To compare the radiographic outcome of patients undergoing long spinal deformity surgery to the sacrum/ilium, using either rhBMP-2 without iliac crest bone graft (ICBG) or ICBG without rhBMP-2.
Summary of Background Data.
rhBMP-2 has been shown to be more effective in promoting successful bone union in patients undergoing single level lumbar spinal fusion than ICBG. However, to the best of our knowledge, there are no studies that compare the efficacy of rhBMP-2 versus ICBG in long spinal deformity surgery.

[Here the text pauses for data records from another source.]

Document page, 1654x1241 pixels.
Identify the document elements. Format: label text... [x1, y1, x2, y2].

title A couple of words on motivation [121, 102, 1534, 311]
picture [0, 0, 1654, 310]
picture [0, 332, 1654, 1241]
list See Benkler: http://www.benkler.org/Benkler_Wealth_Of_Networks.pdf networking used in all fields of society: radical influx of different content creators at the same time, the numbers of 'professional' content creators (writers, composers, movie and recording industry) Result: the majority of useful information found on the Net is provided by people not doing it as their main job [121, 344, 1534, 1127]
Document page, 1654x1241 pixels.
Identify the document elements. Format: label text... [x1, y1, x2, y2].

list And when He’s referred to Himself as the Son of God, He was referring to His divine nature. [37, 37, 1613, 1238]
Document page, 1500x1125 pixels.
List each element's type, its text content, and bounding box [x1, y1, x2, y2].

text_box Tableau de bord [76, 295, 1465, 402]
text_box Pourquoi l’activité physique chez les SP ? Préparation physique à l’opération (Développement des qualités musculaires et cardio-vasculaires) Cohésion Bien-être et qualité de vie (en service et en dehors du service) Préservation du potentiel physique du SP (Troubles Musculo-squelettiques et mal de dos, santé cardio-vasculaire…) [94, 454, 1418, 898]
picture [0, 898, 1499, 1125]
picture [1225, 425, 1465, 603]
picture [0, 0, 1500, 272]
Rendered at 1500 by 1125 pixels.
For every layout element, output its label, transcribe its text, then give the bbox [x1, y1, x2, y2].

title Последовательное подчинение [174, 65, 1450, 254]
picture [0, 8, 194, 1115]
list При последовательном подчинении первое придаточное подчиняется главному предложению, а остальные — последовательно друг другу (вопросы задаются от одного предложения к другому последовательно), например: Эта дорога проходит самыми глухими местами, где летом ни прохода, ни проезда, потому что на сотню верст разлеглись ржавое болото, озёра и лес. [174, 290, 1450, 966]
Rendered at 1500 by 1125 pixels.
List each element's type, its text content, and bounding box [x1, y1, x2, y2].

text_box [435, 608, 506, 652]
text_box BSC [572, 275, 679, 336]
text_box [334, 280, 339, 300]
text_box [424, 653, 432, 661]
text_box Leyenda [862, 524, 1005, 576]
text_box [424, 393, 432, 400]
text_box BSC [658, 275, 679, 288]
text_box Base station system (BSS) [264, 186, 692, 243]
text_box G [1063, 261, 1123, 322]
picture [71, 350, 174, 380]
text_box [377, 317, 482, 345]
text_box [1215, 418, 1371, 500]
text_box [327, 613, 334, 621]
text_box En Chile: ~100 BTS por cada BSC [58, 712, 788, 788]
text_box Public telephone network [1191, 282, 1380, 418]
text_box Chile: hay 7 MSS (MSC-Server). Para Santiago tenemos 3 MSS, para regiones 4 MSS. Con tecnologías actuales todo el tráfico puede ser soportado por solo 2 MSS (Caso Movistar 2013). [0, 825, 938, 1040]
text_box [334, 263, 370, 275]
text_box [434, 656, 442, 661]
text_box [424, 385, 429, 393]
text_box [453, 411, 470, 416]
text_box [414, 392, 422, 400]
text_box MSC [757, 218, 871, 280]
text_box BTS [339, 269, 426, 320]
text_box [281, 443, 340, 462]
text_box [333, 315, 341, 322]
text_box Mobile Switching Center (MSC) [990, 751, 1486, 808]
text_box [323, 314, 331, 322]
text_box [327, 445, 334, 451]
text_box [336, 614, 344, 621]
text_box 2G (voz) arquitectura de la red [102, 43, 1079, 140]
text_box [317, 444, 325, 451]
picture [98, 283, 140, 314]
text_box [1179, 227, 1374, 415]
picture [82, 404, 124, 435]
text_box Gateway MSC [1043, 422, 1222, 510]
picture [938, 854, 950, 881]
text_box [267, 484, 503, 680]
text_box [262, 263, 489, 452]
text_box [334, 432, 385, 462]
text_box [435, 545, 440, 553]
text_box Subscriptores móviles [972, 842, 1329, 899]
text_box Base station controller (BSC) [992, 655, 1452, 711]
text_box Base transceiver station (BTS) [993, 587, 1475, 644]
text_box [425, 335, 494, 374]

To obtain uniform background, we selected patients with adult spinal deformity who underwent primary spinal fusion from the thoracic spine to the sacrum/ilium and had a minimum 2-year follow-up. Fifty-five consecutive patients, consisting of 32 patients who underwent a fusion using ICBG without rhBMP-2 (ICBG group) and 23 patients who underwent a fusion using rhBMP-2 without ICBG (BMP group) were analyzed.
The 2 groups were similar with respect to age, gender, smoking history, comorbidity, and body mass index. The average number of vertebrae fused (11.3 in both groups) and the degree of preoperative deformity (major Cobb angle 58.3° in ICBG group vs. 54.2° in BMP group) were also similar in both groups. All but 2 patients had both anterior and posterior surgery. Both groups were similar in terms of final deformity correction. The average total amount of rhBMP-2 used in the BMP group was 119.2 mg (anterior 11.6 mg/level; posterior 10.0 mg/level). Of the 32 patients in the ICBG group, 9 patients (28.1%) developed a pseudarthrosis, while only 1 of 23 patients (4.3%) in the BMP group developed a pseudarthrosis with the caveat that the follow-up period wasshorter in the BMP group (average follow-up of 4.9 vs. 2.7 years).
The pseudarthrosis rate in the BMP group compares favorably to pseudarthrosis rate in ICBG group, suggesting that the use of rhBMP-2 without iliac harvesting leads to a competitive fusion rate in long adult spinal deformity surgery, while avoiding ICBG harvest site morbidity.